WHAT IS BEING ASKED: Starting with the line that contains "order: Gruiformes" and going on through the line that contains "genus: Notosacantha", put the lines of the records below into a JSON list of strings, one string per line and no entries for blank lines. Include only that stretch.
START DATA IN THIS EXERCISE
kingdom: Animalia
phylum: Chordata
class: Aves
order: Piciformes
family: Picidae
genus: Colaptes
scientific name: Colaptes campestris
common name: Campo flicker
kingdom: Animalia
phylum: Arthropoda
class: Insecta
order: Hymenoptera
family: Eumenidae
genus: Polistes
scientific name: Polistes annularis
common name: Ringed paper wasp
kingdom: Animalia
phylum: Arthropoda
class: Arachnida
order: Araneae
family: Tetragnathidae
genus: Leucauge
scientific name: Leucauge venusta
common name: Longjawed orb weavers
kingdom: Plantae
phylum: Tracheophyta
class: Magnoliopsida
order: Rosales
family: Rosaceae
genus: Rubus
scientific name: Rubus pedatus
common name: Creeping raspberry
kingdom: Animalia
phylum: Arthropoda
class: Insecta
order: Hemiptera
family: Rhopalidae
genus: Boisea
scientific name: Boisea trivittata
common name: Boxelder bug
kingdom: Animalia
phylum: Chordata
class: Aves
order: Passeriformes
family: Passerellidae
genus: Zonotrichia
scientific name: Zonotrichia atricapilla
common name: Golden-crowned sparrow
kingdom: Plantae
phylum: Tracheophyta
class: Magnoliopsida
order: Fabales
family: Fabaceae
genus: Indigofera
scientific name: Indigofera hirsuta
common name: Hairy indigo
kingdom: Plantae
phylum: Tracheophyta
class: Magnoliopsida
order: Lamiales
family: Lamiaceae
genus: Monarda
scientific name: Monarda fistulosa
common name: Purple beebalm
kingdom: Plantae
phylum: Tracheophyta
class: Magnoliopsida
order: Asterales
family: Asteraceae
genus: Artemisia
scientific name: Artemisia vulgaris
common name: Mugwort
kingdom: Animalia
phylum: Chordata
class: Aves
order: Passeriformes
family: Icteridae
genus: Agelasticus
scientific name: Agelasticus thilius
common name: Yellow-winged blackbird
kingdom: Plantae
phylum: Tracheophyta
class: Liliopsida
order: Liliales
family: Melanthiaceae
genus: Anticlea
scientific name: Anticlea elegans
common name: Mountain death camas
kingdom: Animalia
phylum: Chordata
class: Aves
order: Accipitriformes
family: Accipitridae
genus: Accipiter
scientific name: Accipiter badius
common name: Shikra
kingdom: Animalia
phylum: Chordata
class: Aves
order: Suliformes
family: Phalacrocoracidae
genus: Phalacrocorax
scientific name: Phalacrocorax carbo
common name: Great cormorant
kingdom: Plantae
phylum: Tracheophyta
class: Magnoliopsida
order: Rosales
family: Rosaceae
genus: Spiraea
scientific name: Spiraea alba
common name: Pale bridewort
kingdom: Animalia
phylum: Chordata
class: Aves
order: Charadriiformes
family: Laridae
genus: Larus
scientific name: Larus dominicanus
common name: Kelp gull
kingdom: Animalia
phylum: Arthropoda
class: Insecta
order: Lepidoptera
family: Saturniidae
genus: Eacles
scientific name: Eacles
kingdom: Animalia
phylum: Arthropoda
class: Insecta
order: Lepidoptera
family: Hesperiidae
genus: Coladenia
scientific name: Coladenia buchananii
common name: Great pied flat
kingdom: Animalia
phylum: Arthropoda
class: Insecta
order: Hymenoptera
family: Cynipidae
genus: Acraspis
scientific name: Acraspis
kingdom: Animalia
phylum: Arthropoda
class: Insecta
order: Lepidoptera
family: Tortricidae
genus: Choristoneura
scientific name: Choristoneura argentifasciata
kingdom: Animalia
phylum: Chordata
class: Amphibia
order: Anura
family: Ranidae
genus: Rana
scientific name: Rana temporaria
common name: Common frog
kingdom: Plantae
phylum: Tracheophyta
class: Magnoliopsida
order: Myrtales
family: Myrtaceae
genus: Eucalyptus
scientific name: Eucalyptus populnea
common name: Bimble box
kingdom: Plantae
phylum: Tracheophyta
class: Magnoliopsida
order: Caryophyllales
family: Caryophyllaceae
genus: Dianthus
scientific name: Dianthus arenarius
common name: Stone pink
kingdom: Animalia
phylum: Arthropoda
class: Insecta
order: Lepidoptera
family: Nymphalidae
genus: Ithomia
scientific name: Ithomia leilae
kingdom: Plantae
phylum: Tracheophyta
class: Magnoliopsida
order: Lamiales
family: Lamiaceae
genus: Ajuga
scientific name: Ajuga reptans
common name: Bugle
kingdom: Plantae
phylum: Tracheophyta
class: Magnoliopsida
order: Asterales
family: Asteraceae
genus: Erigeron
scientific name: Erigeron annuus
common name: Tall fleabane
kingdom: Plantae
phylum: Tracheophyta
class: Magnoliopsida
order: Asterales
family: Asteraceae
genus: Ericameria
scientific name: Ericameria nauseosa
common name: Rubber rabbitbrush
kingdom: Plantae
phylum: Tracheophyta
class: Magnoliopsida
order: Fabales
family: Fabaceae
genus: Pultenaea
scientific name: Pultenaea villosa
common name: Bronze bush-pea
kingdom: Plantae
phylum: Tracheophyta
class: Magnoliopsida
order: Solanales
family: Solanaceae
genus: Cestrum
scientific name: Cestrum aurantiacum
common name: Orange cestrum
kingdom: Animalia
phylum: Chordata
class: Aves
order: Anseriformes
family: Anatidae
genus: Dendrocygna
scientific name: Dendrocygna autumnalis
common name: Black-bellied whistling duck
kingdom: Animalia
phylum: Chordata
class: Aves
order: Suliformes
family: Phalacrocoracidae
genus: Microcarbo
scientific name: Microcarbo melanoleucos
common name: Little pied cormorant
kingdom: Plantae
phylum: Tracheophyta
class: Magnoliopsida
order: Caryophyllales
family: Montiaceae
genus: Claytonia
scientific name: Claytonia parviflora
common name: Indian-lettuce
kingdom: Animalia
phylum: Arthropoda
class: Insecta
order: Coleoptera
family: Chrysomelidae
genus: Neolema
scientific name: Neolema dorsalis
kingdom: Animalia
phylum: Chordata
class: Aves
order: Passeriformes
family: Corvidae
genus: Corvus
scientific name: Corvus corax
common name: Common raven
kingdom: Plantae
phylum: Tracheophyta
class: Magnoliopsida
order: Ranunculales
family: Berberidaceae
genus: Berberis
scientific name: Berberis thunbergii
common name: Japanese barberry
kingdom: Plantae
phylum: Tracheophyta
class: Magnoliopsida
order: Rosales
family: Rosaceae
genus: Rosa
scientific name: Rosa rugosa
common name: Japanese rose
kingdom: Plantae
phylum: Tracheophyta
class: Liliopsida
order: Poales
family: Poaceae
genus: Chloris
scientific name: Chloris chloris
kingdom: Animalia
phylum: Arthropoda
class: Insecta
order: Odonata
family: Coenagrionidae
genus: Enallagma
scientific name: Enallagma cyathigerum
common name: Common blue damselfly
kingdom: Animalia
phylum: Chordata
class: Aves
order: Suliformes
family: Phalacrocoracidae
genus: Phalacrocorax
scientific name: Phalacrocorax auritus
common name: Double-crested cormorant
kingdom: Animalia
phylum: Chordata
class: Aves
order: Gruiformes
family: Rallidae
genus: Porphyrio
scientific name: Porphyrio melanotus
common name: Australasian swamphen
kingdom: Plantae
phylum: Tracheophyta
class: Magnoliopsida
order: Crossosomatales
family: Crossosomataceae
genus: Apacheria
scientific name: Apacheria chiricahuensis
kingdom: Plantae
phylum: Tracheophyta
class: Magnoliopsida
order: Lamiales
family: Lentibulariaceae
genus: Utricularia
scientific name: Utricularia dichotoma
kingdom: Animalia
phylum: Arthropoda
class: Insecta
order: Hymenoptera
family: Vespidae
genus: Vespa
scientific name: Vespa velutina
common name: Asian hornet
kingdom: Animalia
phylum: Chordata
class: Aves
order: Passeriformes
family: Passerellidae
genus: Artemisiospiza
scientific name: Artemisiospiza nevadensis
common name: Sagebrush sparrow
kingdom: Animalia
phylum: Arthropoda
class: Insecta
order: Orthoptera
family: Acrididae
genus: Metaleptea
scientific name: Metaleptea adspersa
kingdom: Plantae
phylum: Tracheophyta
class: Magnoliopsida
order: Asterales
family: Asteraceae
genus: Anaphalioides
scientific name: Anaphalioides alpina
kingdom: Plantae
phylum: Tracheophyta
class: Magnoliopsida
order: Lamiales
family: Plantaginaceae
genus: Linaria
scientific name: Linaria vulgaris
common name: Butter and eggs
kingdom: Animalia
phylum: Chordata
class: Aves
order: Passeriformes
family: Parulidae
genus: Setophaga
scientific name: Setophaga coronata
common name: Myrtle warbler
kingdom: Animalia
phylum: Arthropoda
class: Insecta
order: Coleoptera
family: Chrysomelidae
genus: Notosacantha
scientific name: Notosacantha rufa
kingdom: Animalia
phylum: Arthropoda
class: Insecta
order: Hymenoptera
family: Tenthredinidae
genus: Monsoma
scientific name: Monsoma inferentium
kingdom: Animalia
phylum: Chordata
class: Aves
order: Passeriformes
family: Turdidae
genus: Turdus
END DATA IN THIS EXERCISE
EXERCISE SOLUTION:
[
  "order: Gruiformes",
  "family: Rallidae",
  "genus: Porphyrio",
  "scientific name: Porphyrio melanotus",
  "common name: Australasian swamphen",
  "kingdom: Plantae",
  "phylum: Tracheophyta",
  "class: Magnoliopsida",
  "order: Crossosomatales",
  "family: Crossosomataceae",
  "genus: Apacheria",
  "scientific name: Apacheria chiricahuensis",
  "kingdom: Plantae",
  "phylum: Tracheophyta",
  "class: Magnoliopsida",
  "order: Lamiales",
  "family: Lentibulariaceae",
  "genus: Utricularia",
  "scientific name: Utricularia dichotoma",
  "kingdom: Animalia",
  "phylum: Arthropoda",
  "class: Insecta",
  "order: Hymenoptera",
  "family: Vespidae",
  "genus: Vespa",
  "scientific name: Vespa velutina",
  "common name: Asian hornet",
  "kingdom: Animalia",
  "phylum: Chordata",
  "class: Aves",
  "order: Passeriformes",
  "family: Passerellidae",
  "genus: Artemisiospiza",
  "scientific name: Artemisiospiza nevadensis",
  "common name: Sagebrush sparrow",
  "kingdom: Animalia",
  "phylum: Arthropoda",
  "class: Insecta",
  "order: Orthoptera",
  "family: Acrididae",
  "genus: Metaleptea",
  "scientific name: Metaleptea adspersa",
  "kingdom: Plantae",
  "phylum: Tracheophyta",
  "class: Magnoliopsida",
  "order: Asterales",
  "family: Asteraceae",
  "genus: Anaphalioides",
  "scientific name: Anaphalioides alpina",
  "kingdom: Plantae",
  "phylum: Tracheophyta",
  "class: Magnoliopsida",
  "order: Lamiales",
  "family: Plantaginaceae",
  "genus: Linaria",
  "scientific name: Linaria vulgaris",
  "common name: Butter and eggs",
  "kingdom: Animalia",
  "phylum: Chordata",
  "class: Aves",
  "order: Passeriformes",
  "family: Parulidae",
  "genus: Setophaga",
  "scientific name: Setophaga coronata",
  "common name: Myrtle warbler",
  "kingdom: Animalia",
  "phylum: Arthropoda",
  "class: Insecta",
  "order: Coleoptera",
  "family: Chrysomelidae",
  "genus: Notosacantha"
]